→ EXTRAIT CHOISI
▼

Pour un investissement 3 fois moindre qu’en toiture, on échappera pas aux champs solaires.
bonjour KDD
la note que nous avons rédigée avec damien Salel dans Enerpresse est assez équilibrée je crois sur ce sujet; les parcs au sol (dans des zones qui ne sont pas des « délaissés’ ) font l’objet de polémiques et de tensions sur le terrain mais je crois qu’on en fera . il me semble utile d’accélérer fortement le PV sur toiture, non?
AG
Bonjour,
Dans la note Enerpresse, le potentiel d’énergie photovoltaïque sur les toits de France métropolitaine de 125 TWH est très pessimiste.
Selon l’ADEME, le potentiel d’énergie photovoltaïque en France sur les toits est de 398 TWh.
https://www.ademe.fr/mix-electrique-100-renouvelable-analyses-optimisations
Il faut absolument lancer un cadastre solaire national des toits et je suis certain qu’on trouvera un potentiel encore plus important.

▲

→ LISTE DES DONNÉES

▼

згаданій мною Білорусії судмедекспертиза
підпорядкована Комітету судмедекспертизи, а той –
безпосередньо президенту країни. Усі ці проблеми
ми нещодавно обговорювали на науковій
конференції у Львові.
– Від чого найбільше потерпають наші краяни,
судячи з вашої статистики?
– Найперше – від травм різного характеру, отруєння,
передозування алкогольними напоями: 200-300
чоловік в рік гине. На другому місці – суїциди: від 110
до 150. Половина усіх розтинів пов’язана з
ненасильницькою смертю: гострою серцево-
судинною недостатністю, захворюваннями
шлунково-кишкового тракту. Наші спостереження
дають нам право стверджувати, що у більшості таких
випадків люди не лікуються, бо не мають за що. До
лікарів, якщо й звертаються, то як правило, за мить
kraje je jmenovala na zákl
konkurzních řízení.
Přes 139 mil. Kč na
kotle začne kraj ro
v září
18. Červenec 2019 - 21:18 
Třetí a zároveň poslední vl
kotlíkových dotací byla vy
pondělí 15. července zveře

▲
▼

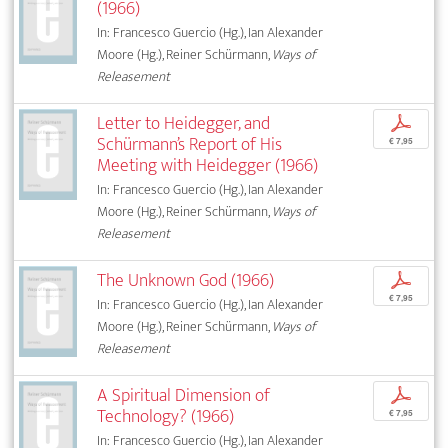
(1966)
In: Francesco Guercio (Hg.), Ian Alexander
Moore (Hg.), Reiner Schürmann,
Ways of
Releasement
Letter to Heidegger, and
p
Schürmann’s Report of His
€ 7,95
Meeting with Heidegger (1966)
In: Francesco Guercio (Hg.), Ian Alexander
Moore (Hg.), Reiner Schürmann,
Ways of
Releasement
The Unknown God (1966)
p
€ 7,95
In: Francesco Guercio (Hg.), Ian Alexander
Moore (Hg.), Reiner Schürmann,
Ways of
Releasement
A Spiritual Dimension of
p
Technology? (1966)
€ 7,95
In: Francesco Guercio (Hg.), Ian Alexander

▲
▼

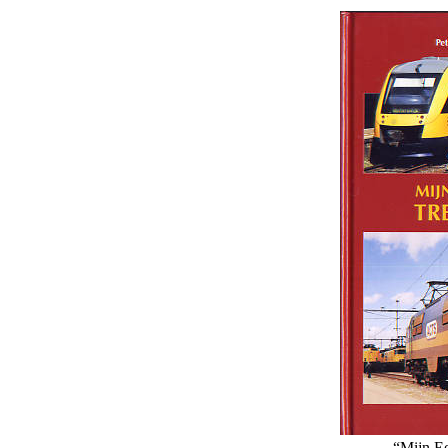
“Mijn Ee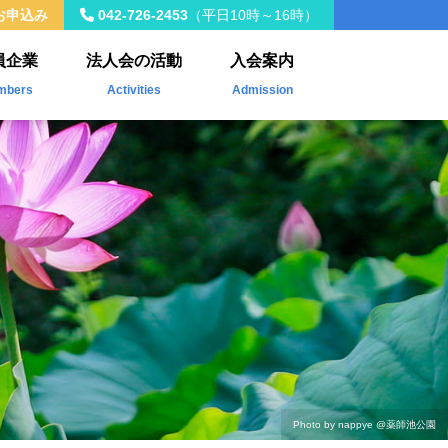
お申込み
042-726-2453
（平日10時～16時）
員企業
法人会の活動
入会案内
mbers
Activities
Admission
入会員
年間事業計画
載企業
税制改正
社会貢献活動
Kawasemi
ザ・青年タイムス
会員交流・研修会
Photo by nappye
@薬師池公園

▲

→ CONSIGNE 1
Pouvez-vous reproduire à l'identique l'extrait sur le photovoltaïque, depuis « Selon l’ADEME, le » jusqu'à « encore plus important. » inclus ?
→ CONSIGNE 2
D'après l'extrait sur le photovoltaïque :
(a) Quel potentiel d'énergie photovoltaïque sur les toits de France métropolitaine la note Enerpresse retient-elle ?
(b) Selon l'ADEME, quel est ce potentiel en France ?
(c) Que faut-il absolument lancer, selon le dernier message ?

→ RÉPONSE 1
Selon l’ADEME, le potentiel d’énergie photovoltaïque en France sur les toits est de 398 TWh.
https://www.ademe.fr/mix-electrique-100-renouvelable-analyses-optimisations
Il faut absolument lancer un cadastre solaire national des toits et je suis certain qu’on trouvera un potentiel encore plus important.

→ RÉPONSE 2
(a) 125 TWh.
(b) 398 TWh.
(c) Un cadastre solaire national des toits.